EXERCISE INSTRUCTIONS
• a. Set down the part of the notes on outlier detection and missing-value imputation that runs from "3. **Don't blindly" down to "(e.g., age > 0)", copying it word for word.
• b. Answer these questions using the notes on outlier detection and missing-value imputation:
(i) Which imputation method do the notes recommend when features are correlated?
(ii) What example of a valid range is given for setting bounds?
(iii) What message does the code print if no row with missing values is found?
• c. Continue the notes on outlier detection and missing-value imputation from their last line.

Let's compare the imputed values to see how methods differ:

In [None]:
// Find a row with missing values to compare
const missingRowIdx = X_with_nan.findIndex(row => row.some(v => isNaN(v)));

if (missingRowIdx !== -1) {
  console.log('Original row with NaN:', X_with_nan[missingRowIdx]);
  console.log('Simple imputation:   ', X_simple[missingRowIdx].map(v => v.toFixed(2)));
  console.log('KNN imputation:      ', X_knn[missingRowIdx].map(v => v.toFixed(2)));
  console.log('Iterative imputation:', X_iter[missingRowIdx].map(v => v.toFixed(2)));
} else {
  console.log('No missing values in this subset');
}

## Best Practices

### Outlier Detection:
1. **Visualize** your data first (scatter plots, box plots)
2. **Domain knowledge** is crucial (is it a true outlier or a rare event?)
3. **Don't blindly remove** outliers - investigate them!
4. Consider **robust methods** instead of removal (e.g., robust regression)
5. **Document** which points were flagged and why

### Missing Value Imputation:
1. **Understand why** data is missing (random? systematic?)
2. **Simple methods** (mean/median) often work well
3. **KNN** when you have local structure
4. **MICE** when features are correlated
5. **Set bounds** if you know valid ranges (e.g., age > 0)

[Records excerpted from a collection]
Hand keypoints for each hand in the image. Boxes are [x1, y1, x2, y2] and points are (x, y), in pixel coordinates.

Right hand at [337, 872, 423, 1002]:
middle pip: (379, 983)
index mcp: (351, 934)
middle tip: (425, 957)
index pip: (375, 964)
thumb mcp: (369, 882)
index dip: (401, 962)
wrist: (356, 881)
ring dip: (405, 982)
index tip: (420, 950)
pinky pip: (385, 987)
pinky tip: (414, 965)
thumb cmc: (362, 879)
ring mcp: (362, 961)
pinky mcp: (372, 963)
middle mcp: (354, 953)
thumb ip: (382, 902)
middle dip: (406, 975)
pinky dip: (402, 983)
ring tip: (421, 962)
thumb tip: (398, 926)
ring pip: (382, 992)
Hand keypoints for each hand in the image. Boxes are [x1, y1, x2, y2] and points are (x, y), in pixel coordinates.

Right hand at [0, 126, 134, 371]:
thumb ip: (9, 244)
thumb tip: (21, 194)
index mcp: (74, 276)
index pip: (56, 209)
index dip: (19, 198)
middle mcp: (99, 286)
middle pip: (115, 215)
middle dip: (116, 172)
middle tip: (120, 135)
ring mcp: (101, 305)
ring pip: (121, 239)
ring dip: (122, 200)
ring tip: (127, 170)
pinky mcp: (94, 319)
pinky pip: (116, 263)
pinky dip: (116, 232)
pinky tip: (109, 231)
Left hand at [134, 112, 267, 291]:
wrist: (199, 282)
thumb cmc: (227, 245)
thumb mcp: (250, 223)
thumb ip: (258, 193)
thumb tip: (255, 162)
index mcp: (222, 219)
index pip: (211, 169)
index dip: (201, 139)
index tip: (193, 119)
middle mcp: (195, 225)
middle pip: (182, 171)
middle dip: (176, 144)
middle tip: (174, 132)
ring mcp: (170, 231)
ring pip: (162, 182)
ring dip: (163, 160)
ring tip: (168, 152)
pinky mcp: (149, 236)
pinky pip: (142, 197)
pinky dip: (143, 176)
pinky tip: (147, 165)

ACTIVITY ANSWERS
• a.
3. **Don't blindly remove** outliers - investigate them!
4. Consider **robust methods** instead of removal (e.g., robust regression)
5. **Document** which points were flagged and why

### Missing Value Imputation:
1. **Understand why** data is missing (random? systematic?)
2. **Simple methods** (mean/median) often work well
3. **KNN** when you have local structure
4. **MICE** when features are correlated
5. **Set bounds** if you know valid ranges (e.g., age > 0)

• b.
(i) MICE
(ii) age > 0
(iii) 'No missing values in this subset'

• c.
6. **Sensitivity analysis**: try multiple methods and check if conclusions change

### Combined Workflow:
```javascript
// 1. Detect outliers
const outlierDetector = new ds.ml.IsolationForest({ contamination: 0.05 });
outlierDetector.fit(X);
const outlierLabels = outlierDetector.predict(X);

// 2. Remove or flag outliers
const X_clean = X.filter((_, i) => outlierLabels[i] === 1);

// 3. Impute missing values
const imputer = new ds.ml.IterativeImputer();
imputer.fit(X_clean);
const X_imputed = imputer.transform(X_clean);

// 4. Proceed with analysis
```

## Summary

We covered:

**Outlier Detection:**
- ✅ Isolation Forest (tree-based, global outliers)
- ✅ Local Outlier Factor (density-based, local outliers)
- ✅ Mahalanobis Distance (statistical, accounts for correlations)

**Missing Value Imputation:**
- ✅ Simple Imputer (mean/median/mode)
- ✅ KNN Imputer (local neighborhood)
- ✅ Iterative Imputer (MICE, multivariate)

Clean data is the foundation of good analysis. Invest time in understanding and handling outliers and missing values before diving into modeling!